"We have done our best...to make the museum and library such as a great profession and a great nation have a right to demand."
Dr. John S. Billings, address to the Congress of American Physicians and Surgeons, 1888
In the 19th century, the medical profession in the United States set out to define itself in the new nation.
Without any formal licensing laws that dictated who could practice medicine, the United States medical field became extremely saturated.
Competing with homeopaths, midwives, and other nonorthodox practitioners, the university-educated medical elites sought to separate themselves from the rest. One of the ways they did this was establishing medical museums.

Army Medical Library, 1898. National Library of Medicine.
This project will explore the ways that orthodox American medical physicians sought to set themselves apart as the medical elite by using spectacles in medical museums to establish social authority. Each section of this project represents one element that helped 19th-century physicians solidify their roles at the top of the American medical food chain.
The most public-facing role of medical spectacles was the promotion of public health.

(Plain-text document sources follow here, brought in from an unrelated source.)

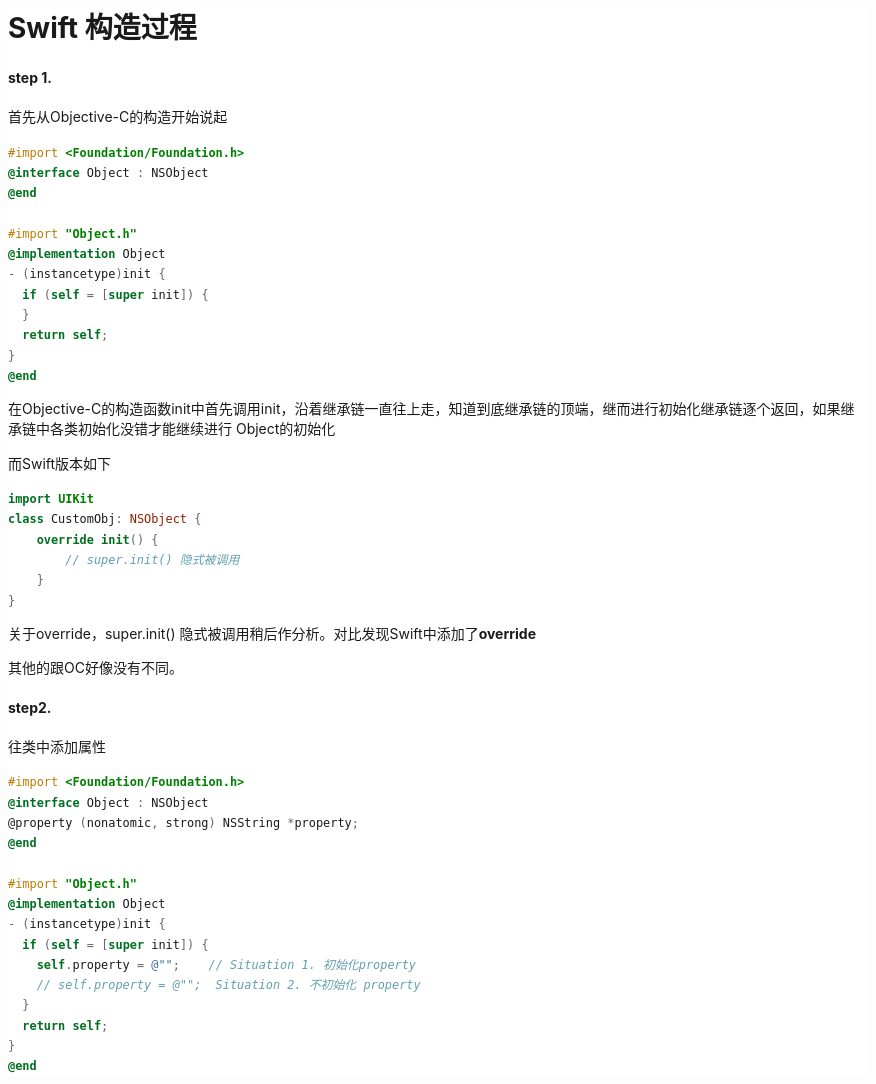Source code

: # Swift 构造过程

#### step 1.

首先从Objective-C的构造开始说起

```objective-c
#import <Foundation/Foundation.h>
@interface Object : NSObject
@end
  
#import "Object.h"
@implementation Object
- (instancetype)init {
  if (self = [super init]) {
  }
  return self;
}
@end
```

在Objective-C的构造函数init中首先调用init，沿着继承链一直往上走，知道到底继承链的顶端，继而进行初始化继承链逐个返回，如果继承链中各类初始化没错才能继续进行 Object的初始化

而Swift版本如下

```swift
import UIKit
class CustomObj: NSObject {  
    override init() {
		// super.init() 隐式被调用
    }
}
```

关于override，super.init() 隐式被调用稍后作分析。对比发现Swift中添加了**override**

其他的跟OC好像没有不同。

#### step2.

往类中添加属性

```objective-c
#import <Foundation/Foundation.h>
@interface Object : NSObject
@property (nonatomic, strong) NSString *property;
@end
  
#import "Object.h"
@implementation Object
- (instancetype)init {
  if (self = [super init]) {
    self.property = @"";	// Situation 1. 初始化property
    // self.property = @"";  Situation 2. 不初始化 property 
  }
  return self;
}
@end
```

By educating the population on their health and wellness, both physical and moral, orthodox medical professionals sought to establish authority over the health of the nation.

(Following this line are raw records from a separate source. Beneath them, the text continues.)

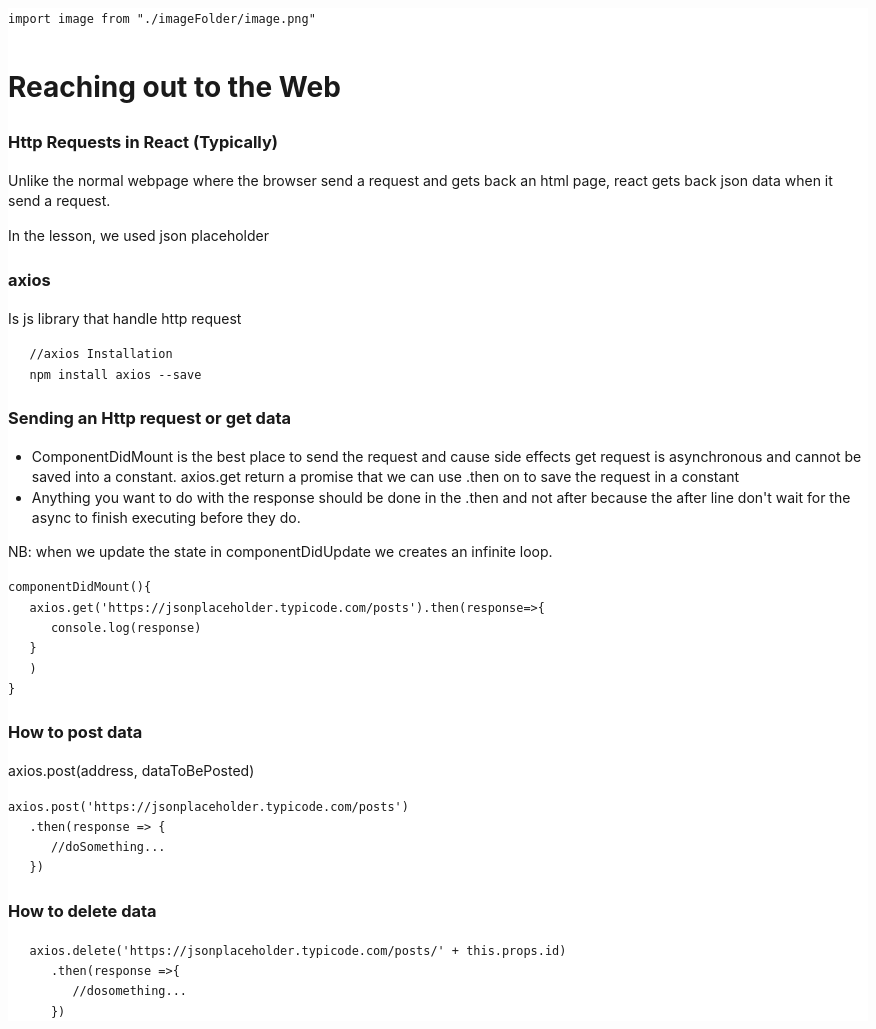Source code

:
 ```
import image from "./imageFolder/image.png"
```

# Reaching out to the Web

### Http Requests in React (Typically)

Unlike the normal webpage where the browser send a request and gets back an html page, react gets back json data when it send a request.

In the lesson, we used json placeholder

### axios

Is js library that handle http request

```
   //axios Installation
   npm install axios --save
```

### Sending an Http request or get data

- ComponentDidMount is the best place to send the request and cause side effects
  get request is asynchronous and cannot be saved into a constant.
  axios.get return a promise that we can use .then on to save the request in a constant
- Anything you want to do with the response should be done in the .then and not after because the after line don't wait for the async to finish executing before they do.

NB: when we update the state in componentDidUpdate we creates an infinite loop.

```
componentDidMount(){
   axios.get('https://jsonplaceholder.typicode.com/posts').then(response=>{
      console.log(response)
   }
   )
}
```

### How to post data

axios.post(address, dataToBePosted)

```
axios.post('https://jsonplaceholder.typicode.com/posts')
   .then(response => {
      //doSomething...
   })
```

### How to delete data

```
   axios.delete('https://jsonplaceholder.typicode.com/posts/' + this.props.id)
      .then(response =>{
         //dosomething...
      })
```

Medical museums were part of the medical profession’s larger goal of elevating university-trained medicine above its nonorthodox competitors. They did this through conspicuous displays of advanced medical knowledge, such as displays of complex medical cases and high-profile autopsies.
The Civil War had proved to the United States government the dangers of political dissent. Especially in the state-run Army Medical Museum in Washington DC, the bodies of war criminals and assassins reminded potential dissenters about the power the United States government held over them.
Prominent medical scholars' interest in the study of race led them to collect thousands of "specimens" in the form of stolen human remains. These collections were often in medical museums, further othering and dehumanizing Indigenous Americans, whose bodies were subjugated by the United States government in both life and death.
While less widespread than in the 19th century, medical museums and spectacles still exist to this day. More recently, medical museums have begun to reckon with their unethical, and sometimes violent, pasts.